- Try it -
Below are records with pictures; copy word for word only the lines between the line with "141.Vauxhall Street, Colombo 02, Colombo" and the line with "Fig. 4. Construction", inclusive, and drop the pictures.

- Data supplied -
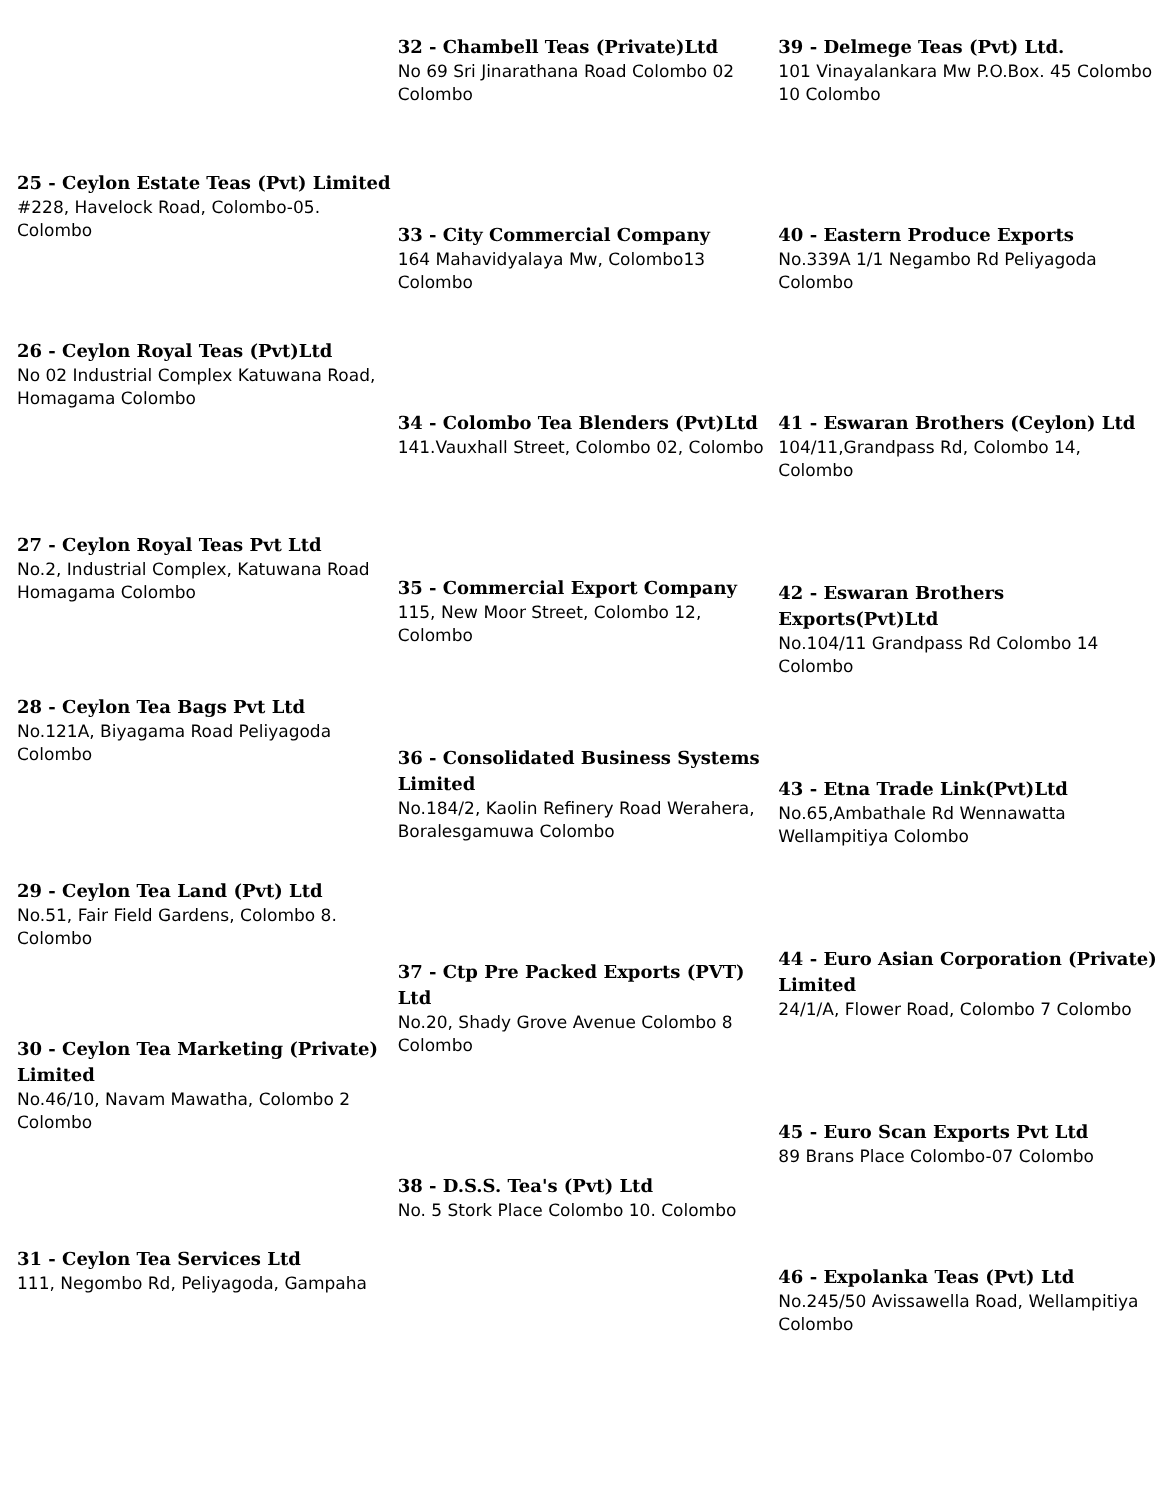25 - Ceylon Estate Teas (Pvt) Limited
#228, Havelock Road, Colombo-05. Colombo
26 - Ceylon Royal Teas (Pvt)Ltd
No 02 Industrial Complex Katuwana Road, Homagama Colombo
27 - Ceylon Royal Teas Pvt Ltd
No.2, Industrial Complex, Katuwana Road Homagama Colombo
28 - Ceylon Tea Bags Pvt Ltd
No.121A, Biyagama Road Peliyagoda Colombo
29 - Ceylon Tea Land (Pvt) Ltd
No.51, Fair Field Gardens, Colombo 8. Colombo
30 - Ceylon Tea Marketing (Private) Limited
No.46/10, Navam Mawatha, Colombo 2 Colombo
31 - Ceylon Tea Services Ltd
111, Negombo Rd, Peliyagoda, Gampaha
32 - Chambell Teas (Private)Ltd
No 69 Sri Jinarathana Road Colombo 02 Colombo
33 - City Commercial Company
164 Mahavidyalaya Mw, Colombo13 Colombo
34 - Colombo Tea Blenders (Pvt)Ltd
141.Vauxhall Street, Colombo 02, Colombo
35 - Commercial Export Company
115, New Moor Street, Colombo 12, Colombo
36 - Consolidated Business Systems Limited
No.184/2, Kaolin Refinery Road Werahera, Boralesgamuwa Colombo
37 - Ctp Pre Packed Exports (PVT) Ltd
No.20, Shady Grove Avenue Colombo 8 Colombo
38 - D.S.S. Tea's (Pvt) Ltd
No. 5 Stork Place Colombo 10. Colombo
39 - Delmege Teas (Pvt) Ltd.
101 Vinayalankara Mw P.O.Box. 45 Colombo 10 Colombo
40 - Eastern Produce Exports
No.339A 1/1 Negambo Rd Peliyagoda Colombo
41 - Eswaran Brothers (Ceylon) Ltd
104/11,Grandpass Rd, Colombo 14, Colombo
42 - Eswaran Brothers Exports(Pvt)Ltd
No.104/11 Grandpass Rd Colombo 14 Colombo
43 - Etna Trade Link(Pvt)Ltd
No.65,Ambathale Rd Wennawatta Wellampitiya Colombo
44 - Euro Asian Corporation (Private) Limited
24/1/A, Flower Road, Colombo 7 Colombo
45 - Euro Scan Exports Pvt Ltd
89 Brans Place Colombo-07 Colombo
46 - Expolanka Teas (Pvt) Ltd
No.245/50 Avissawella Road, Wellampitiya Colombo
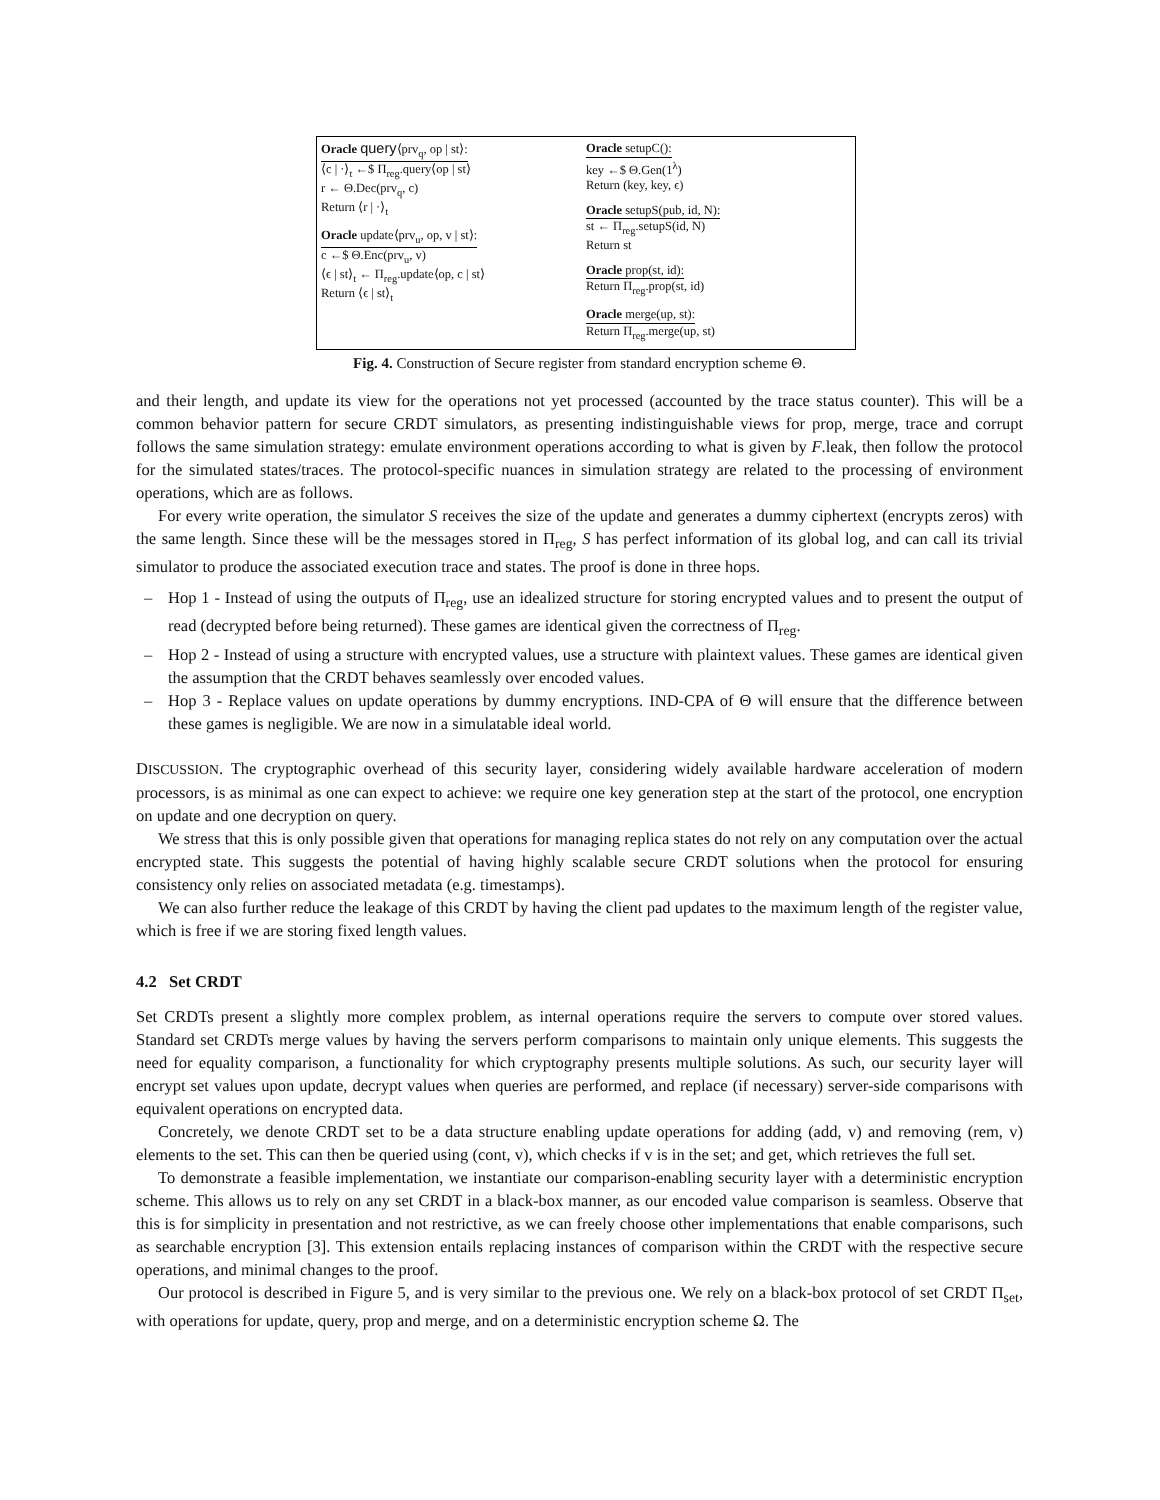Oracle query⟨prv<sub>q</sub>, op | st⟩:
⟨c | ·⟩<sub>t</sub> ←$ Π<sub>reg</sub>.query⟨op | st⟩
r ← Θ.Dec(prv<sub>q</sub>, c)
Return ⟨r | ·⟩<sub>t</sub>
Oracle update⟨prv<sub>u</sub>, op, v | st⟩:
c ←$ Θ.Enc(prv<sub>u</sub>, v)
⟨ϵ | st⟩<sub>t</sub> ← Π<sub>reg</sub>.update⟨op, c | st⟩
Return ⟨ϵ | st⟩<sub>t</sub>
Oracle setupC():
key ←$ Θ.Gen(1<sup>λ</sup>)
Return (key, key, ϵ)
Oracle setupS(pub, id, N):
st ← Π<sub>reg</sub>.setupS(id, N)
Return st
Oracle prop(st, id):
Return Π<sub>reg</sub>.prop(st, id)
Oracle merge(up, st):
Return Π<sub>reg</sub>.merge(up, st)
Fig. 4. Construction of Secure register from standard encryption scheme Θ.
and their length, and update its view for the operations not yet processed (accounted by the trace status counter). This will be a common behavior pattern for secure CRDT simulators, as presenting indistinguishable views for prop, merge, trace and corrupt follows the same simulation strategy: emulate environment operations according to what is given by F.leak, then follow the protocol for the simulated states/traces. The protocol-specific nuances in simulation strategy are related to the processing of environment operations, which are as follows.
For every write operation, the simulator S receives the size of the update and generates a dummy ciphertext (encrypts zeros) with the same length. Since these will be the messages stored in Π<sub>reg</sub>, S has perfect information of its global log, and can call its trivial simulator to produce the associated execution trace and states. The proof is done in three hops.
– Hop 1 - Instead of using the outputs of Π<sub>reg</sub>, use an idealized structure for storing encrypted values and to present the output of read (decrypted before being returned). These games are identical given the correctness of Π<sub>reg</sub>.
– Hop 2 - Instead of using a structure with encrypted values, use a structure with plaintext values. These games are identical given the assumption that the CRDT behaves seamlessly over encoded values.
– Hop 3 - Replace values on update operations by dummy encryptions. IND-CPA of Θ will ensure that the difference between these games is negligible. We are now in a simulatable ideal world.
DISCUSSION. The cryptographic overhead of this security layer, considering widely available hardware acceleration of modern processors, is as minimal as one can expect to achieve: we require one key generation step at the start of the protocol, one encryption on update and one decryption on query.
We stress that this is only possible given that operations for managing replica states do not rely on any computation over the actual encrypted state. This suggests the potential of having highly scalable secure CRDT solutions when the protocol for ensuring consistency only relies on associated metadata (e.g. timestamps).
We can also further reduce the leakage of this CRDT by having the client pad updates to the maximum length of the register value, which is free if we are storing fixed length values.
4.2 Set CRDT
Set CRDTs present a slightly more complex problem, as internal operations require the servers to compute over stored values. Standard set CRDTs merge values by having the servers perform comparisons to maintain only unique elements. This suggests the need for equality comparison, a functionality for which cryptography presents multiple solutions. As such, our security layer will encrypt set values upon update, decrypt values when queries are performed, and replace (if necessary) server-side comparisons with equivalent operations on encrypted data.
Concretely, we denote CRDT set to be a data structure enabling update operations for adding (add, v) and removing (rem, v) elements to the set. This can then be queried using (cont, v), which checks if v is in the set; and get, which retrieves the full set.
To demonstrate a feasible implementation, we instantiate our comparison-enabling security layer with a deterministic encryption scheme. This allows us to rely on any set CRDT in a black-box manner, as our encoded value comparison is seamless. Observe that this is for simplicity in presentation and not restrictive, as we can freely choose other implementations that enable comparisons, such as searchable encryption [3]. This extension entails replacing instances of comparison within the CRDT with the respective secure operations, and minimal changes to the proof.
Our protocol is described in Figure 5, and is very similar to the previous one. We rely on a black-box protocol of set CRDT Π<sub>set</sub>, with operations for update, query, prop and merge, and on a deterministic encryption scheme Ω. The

* * *

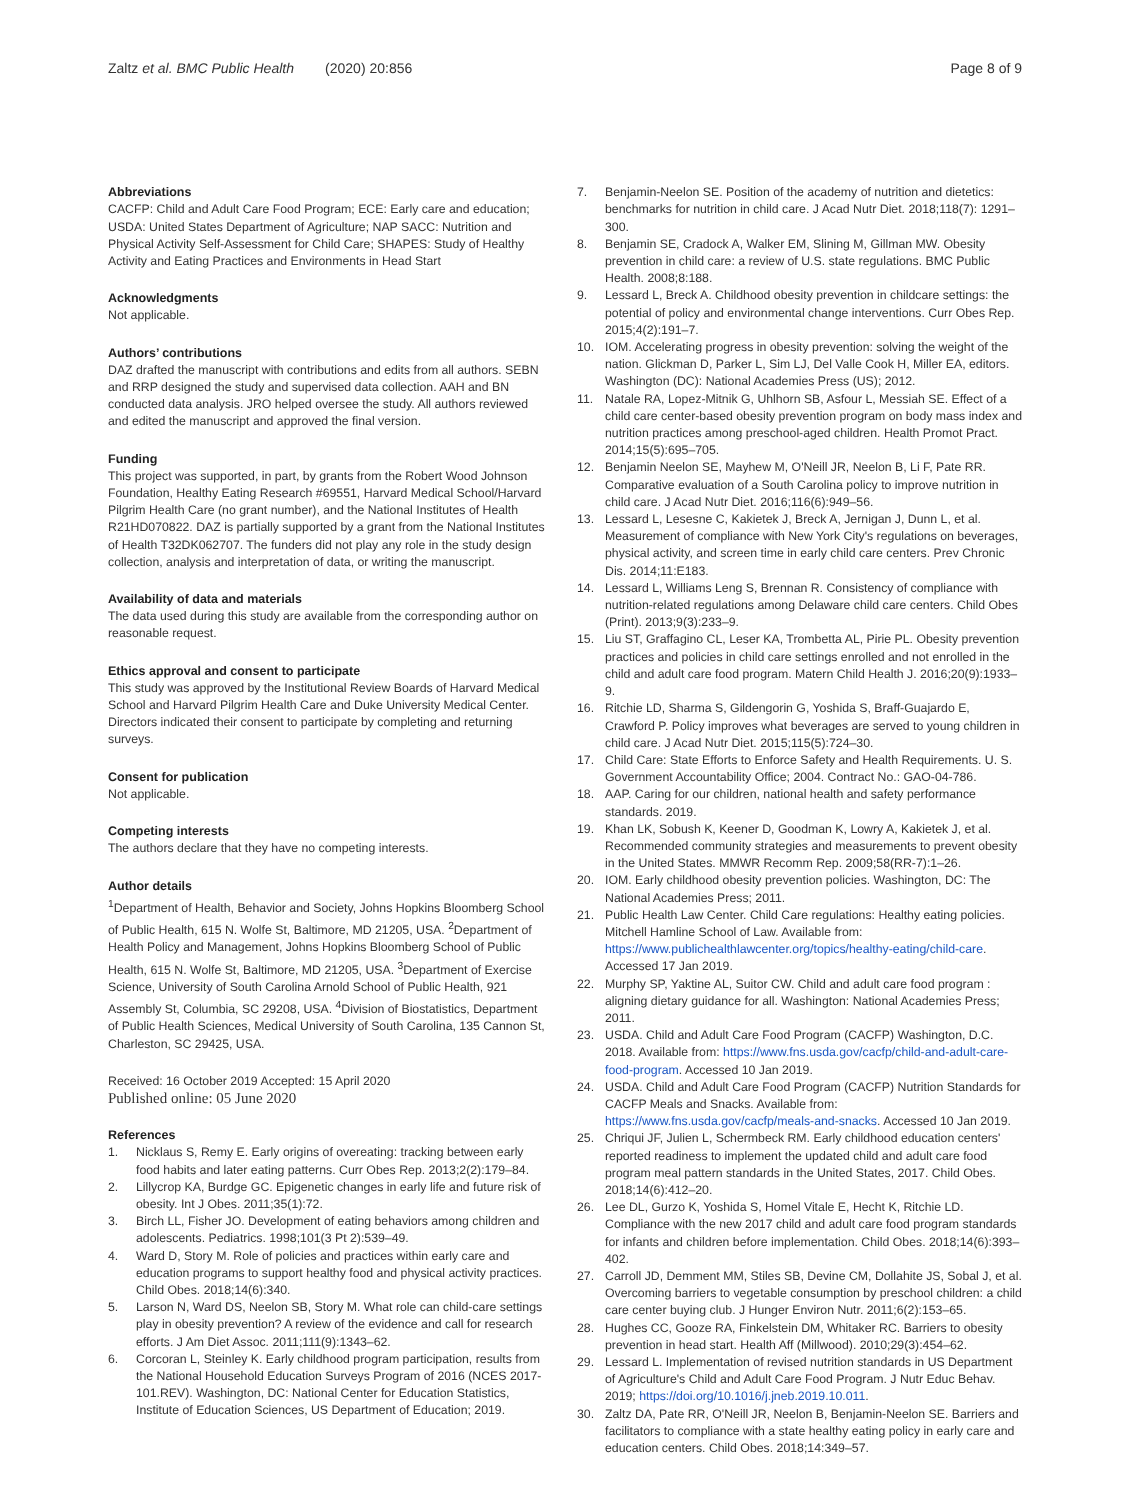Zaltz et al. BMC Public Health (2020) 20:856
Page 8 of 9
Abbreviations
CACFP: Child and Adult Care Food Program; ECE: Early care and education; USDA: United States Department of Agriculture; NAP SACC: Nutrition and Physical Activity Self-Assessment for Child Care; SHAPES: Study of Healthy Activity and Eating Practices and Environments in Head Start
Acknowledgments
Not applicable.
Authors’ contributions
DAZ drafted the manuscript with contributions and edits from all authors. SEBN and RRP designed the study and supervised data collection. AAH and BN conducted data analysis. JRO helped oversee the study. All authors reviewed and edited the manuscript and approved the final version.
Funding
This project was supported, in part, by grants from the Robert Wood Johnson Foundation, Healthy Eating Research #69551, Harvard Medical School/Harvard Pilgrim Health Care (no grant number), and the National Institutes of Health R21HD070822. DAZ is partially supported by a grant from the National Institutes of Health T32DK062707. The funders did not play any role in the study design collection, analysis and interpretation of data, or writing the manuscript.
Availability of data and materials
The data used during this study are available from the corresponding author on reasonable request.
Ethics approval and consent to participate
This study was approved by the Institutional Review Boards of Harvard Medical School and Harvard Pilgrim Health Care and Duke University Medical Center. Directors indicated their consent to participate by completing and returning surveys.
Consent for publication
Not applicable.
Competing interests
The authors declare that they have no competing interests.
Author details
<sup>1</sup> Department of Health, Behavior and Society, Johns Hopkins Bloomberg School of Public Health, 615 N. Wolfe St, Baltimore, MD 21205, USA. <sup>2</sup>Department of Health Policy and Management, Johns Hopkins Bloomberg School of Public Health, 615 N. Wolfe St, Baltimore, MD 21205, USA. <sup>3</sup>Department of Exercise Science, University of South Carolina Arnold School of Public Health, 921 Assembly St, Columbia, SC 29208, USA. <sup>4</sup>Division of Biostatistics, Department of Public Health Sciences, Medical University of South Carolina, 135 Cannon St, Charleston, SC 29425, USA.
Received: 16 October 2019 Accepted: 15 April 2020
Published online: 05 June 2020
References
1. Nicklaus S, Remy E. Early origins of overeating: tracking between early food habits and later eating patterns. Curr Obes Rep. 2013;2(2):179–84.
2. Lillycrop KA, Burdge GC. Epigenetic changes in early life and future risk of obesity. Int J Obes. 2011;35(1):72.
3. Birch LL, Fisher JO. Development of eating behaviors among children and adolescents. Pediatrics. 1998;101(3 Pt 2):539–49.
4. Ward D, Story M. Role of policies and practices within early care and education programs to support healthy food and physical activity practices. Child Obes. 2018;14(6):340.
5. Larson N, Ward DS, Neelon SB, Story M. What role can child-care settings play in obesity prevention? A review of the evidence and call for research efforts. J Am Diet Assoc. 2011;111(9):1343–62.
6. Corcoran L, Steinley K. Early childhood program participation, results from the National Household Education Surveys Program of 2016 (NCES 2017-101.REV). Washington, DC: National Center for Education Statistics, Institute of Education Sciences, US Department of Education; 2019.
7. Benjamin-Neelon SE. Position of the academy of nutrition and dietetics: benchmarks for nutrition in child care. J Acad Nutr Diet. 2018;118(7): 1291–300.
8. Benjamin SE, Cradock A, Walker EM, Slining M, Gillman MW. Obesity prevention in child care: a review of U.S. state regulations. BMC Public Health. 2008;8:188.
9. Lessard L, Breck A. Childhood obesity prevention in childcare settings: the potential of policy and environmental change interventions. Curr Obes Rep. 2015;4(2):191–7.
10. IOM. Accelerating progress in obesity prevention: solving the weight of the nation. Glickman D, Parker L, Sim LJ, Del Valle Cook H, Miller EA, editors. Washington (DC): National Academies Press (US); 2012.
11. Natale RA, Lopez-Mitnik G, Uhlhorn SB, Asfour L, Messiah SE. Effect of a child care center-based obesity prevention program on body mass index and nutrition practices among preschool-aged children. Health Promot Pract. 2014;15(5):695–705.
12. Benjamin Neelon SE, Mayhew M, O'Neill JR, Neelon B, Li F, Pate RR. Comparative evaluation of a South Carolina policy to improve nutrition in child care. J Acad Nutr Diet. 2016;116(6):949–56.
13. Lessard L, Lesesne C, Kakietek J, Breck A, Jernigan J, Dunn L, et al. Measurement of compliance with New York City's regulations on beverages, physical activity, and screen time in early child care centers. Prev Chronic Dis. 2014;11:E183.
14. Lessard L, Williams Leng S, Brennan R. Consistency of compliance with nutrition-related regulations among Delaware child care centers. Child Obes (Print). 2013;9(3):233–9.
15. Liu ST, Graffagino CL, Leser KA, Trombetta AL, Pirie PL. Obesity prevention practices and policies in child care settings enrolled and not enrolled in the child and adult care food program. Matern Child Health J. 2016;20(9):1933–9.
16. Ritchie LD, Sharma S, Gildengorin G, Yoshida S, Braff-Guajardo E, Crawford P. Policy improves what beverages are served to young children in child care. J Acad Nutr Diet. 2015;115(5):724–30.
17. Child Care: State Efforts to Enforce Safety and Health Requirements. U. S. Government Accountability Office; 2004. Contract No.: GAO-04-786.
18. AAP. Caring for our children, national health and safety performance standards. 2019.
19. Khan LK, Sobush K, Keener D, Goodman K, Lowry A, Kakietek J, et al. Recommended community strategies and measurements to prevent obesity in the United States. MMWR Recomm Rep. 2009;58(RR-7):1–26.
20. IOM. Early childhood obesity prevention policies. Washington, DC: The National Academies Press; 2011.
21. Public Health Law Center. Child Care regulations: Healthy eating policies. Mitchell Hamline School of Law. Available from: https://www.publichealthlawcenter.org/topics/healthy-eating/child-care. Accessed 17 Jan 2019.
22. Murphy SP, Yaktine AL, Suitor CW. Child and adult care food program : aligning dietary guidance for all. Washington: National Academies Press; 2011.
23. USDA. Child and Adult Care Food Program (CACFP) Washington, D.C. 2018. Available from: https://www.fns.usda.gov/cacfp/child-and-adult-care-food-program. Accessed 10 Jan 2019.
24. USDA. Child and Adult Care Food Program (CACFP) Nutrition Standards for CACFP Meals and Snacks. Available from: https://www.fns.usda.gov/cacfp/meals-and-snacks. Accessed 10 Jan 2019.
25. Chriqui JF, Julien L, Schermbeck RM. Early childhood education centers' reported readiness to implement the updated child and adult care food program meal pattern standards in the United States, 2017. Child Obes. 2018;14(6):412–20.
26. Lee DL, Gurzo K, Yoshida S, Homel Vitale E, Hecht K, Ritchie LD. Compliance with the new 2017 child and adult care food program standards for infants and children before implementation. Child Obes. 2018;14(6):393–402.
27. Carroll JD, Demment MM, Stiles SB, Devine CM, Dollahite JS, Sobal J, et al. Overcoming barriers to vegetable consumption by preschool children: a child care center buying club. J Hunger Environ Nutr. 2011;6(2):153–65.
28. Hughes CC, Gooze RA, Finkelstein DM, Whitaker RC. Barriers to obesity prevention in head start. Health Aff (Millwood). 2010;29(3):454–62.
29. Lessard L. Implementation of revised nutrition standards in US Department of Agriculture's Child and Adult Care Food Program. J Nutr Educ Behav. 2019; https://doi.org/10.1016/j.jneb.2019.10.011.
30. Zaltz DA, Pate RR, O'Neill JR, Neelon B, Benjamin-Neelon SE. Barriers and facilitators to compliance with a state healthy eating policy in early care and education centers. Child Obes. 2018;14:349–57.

- Worked solution -
141.Vauxhall Street, Colombo 02, Colombo
35 - Commercial Export Company
115, New Moor Street, Colombo 12, Colombo
36 - Consolidated Business Systems Limited
No.184/2, Kaolin Refinery Road Werahera, Boralesgamuwa Colombo
37 - Ctp Pre Packed Exports (PVT) Ltd
No.20, Shady Grove Avenue Colombo 8 Colombo
38 - D.S.S. Tea's (Pvt) Ltd
No. 5 Stork Place Colombo 10. Colombo
39 - Delmege Teas (Pvt) Ltd.
101 Vinayalankara Mw P.O.Box. 45 Colombo 10 Colombo
40 - Eastern Produce Exports
No.339A 1/1 Negambo Rd Peliyagoda Colombo
41 - Eswaran Brothers (Ceylon) Ltd
104/11,Grandpass Rd, Colombo 14, Colombo
42 - Eswaran Brothers Exports(Pvt)Ltd
No.104/11 Grandpass Rd Colombo 14 Colombo
43 - Etna Trade Link(Pvt)Ltd
No.65,Ambathale Rd Wennawatta Wellampitiya Colombo
44 - Euro Asian Corporation (Private) Limited
24/1/A, Flower Road, Colombo 7 Colombo
45 - Euro Scan Exports Pvt Ltd
89 Brans Place Colombo-07 Colombo
46 - Expolanka Teas (Pvt) Ltd
No.245/50 Avissawella Road, Wellampitiya Colombo
Oracle query⟨prv<sub>q</sub>, op | st⟩:
⟨c | ·⟩<sub>t</sub> ←$ Π<sub>reg</sub>.query⟨op | st⟩
r ← Θ.Dec(prv<sub>q</sub>, c)
Return ⟨r | ·⟩<sub>t</sub>
Oracle update⟨prv<sub>u</sub>, op, v | st⟩:
c ←$ Θ.Enc(prv<sub>u</sub>, v)
⟨ϵ | st⟩<sub>t</sub> ← Π<sub>reg</sub>.update⟨op, c | st⟩
Return ⟨ϵ | st⟩<sub>t</sub>
Oracle setupC():
key ←$ Θ.Gen(1<sup>λ</sup>)
Return (key, key, ϵ)
Oracle setupS(pub, id, N):
st ← Π<sub>reg</sub>.setupS(id, N)
Return st
Oracle prop(st, id):
Return Π<sub>reg</sub>.prop(st, id)
Oracle merge(up, st):
Return Π<sub>reg</sub>.merge(up, st)
Fig. 4. Construction of Secure register from standard encryption scheme Θ.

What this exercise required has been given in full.